Exercice: Pourriez-vous transcrire fidèlement le passage de l'extrait sur l'amour et le plaisir qui commence par "Les jours ne" et se poursuit jusqu'à "sous le coeur." ?

Or celui qui se sacrifie pour donner de l’amour ne donne que l’exemple du sacrifice. Mourir à soi-même pour aider les autres les aide seulement à mourir à leur tour.

Quelle dérision que de prétendre faire plaisir à autrui sans se faire plaisir à soi! Comment pourrais-je offrir de l’agrément en y renonçant moi-même? Le plaisir est une gratuité naturelle, une grâce qui se recueille et ne s’exploite pas.

Le sacrifice est inconciliable avec la jouissance car c’est par son effet de mutilation que le langage du corps devient la verbosité de l’esprit, que l’énergie libidinale se vend pour un salaire, que la volonté de vivre se renie en volonté de puissance.

Les jours ne sont plus où le pélicanisme maternel passait, pour l’existence entière, le noeud coulant de la culpabilité au cou de l’enfant. L’amour apprend désormais à s’aimer en aimant tout ce qui vit. Qui parle ici d’aimer n’importe qui et n’importe quoi? Mon affection se refuse aux porteurs de mort, aux tourmentés traînant leur croix pour le salut d’un monde qui les tue. J’ai trop à m’attacher à ce qui est aimable pour vitupérer encore des gens qui se détruisent eux-mêmes, et je ne vois de meilleure garantie contre leur prosélytisme suicidaire que de saisir d’instant en instant le fil d’une vie à tisser avec tout ce qui tombe sous le coeur.

Il y a tout à apprendre de l’amour, j’entends de l’amour dépouillé des mécanismes économiques qui le dénaturent. Il ne s’agit pas ici de leçons à donner, ni sur la pratique des relations amoureuses ni sur l’art de les épurer de ce qui les nie. Le seul apprentissage qui vaille vient de soi, d’une prise de conscience née de l’expérience individuelle. En l’occurrence, il appartient à chacun de saisir la souveraineté de l’amour là où elle se manifeste sans partage, de la reconnaître, dans la beauté convulsive du plaisir, pour ce qu’elle est exclusivement: le centre de gravitation de ce corps quotidiennement déstabilisé par le travail. L’amour est la nature même de l’humain.

L’amour est l’affinement du désir

L’amour n’est pas la transcendance du besoin sexuel, la farce boulevardière de l’ange et de la bête. Il est l’unité du corps ordonnant le chaos de ses désirs, affinant leur brutalité originelle, s’identifiant au seul principe évolutif de l’espèce humaine: que toute jouissance tend à se parfaire.

L’amour rendu à sa majesté sensuelle, à ce torrent de sang où tous les sens aiguisés donnent à chaque être particulier son sens spécifique, abolit la vieille et dégoù»tante obédience au ciel, à l’esprit, à la fonction intellectuelle, à la séparation des hommes et des choses, des hommes entre eux et en eux-mêmes.

La transmutation va remplacer la transcendance.

L’amour prend conscience d’une symbiose à créer entre la nature et les êtres de désirs.

[Enregistrements issus d'un jeu de données]
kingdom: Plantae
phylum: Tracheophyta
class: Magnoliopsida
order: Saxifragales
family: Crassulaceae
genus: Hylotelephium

Résultat obtenu:
Les jours ne sont plus où le pélicanisme maternel passait, pour l’existence entière, le noeud coulant de la culpabilité au cou de l’enfant. L’amour apprend désormais à s’aimer en aimant tout ce qui vit. Qui parle ici d’aimer n’importe qui et n’importe quoi? Mon affection se refuse aux porteurs de mort, aux tourmentés traînant leur croix pour le salut d’un monde qui les tue. J’ai trop à m’attacher à ce qui est aimable pour vitupérer encore des gens qui se détruisent eux-mêmes, et je ne vois de meilleure garantie contre leur prosélytisme suicidaire que de saisir d’instant en instant le fil d’une vie à tisser avec tout ce qui tombe sous le coeur.